Hello @py_py , it’s been a long time since I asked that and I have not got an answer either. However, with the new capabilities of Arduplane, it might be possible to use lua scripting to do this, see Scripted Aerobatics — Plane documentation.
I have not tried it myself but it’s probably a good approach today.

thank you @armadillo, probably I will try this thank you.

Another thing that you might find useful. If you want to send info over mavlink and don’t want to go to the trouble of adding your own messages with mavgen, you can send STATUSTEXT from the companion.

This is an awful hack but it should work, the idea is, for something that doesn’t get sent too often (such as an attitude command), you can make your own “protocol” that will be received and ignored by the autopilot but can be intercepted and understood by a Lua script running in the autopilot (again, I have never tried it but it should work in principle).
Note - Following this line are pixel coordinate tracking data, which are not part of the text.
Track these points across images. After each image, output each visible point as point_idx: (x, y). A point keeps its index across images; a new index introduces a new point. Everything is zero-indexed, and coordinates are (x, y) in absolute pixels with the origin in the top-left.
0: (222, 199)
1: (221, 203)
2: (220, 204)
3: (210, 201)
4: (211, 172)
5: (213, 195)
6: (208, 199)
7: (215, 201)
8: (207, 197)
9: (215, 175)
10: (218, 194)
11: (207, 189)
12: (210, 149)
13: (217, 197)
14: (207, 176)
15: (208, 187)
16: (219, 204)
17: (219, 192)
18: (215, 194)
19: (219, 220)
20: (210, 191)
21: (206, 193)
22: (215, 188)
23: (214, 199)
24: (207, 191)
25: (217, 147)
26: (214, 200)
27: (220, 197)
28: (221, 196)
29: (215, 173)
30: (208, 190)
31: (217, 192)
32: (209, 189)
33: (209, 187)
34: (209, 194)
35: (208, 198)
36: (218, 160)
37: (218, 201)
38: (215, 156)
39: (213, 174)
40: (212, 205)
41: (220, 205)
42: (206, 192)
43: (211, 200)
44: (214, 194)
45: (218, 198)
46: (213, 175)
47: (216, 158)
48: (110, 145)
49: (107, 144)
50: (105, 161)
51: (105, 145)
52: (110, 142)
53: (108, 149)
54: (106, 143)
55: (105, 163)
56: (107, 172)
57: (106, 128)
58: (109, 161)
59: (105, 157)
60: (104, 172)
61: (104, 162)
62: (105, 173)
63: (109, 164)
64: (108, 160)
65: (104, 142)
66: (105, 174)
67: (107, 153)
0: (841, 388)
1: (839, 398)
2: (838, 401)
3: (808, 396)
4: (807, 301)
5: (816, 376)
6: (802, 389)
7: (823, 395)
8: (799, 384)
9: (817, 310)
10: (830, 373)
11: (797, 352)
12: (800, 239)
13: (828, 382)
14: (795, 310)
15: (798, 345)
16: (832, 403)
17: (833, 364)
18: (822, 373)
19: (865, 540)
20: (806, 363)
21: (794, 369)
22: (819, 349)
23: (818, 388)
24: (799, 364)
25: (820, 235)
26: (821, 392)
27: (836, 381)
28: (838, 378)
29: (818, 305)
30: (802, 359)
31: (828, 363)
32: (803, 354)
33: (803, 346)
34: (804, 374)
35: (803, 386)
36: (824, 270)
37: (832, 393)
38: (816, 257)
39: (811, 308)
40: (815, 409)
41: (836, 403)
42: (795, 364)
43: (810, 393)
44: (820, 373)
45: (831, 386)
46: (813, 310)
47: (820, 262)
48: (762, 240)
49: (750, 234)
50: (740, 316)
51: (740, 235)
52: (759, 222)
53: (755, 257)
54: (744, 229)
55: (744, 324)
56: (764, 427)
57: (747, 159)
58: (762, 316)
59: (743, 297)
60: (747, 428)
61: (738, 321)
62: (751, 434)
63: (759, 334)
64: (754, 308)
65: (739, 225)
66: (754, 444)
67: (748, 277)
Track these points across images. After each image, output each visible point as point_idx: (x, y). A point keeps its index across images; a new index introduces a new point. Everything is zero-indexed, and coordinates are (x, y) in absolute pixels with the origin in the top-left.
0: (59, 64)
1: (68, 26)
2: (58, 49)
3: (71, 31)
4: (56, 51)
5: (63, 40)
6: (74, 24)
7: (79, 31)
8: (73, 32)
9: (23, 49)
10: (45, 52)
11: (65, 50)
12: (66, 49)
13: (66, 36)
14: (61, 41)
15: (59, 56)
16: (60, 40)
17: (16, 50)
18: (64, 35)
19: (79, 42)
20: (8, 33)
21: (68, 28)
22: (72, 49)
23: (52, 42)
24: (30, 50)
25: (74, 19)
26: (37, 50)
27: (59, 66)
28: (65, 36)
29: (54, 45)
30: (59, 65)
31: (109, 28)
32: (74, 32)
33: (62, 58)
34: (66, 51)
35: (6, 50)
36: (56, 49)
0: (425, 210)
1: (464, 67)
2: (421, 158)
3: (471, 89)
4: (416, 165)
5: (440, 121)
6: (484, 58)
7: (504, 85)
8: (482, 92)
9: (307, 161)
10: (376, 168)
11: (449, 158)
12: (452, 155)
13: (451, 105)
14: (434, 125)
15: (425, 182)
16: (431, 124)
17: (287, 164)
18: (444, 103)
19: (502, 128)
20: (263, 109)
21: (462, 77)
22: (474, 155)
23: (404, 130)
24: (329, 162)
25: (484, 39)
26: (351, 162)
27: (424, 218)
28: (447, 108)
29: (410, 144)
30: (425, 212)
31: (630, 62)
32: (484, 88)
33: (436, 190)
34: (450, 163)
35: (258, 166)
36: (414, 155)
So, STATUSTEXT takes a bunch of bytes. Make the first byte something unlikely to be used in polite conversation that will signal to the script that this is one of your commands. Follow it up with another byte specifying the type of command. Follow that by the payload specific to the command.

For example, let’s say @ is your start byte and # specifies an attitude command, which you have decided contains two bytes for each of pitch, roll yaw. You would send something like:
@#pprryy
and have your Lua script keep an eye on incoming STATUSTEXT messages starting with @. The rest is up to you, you would need to decode the pprryy and then somehow command the autopilot to achieve this attitude.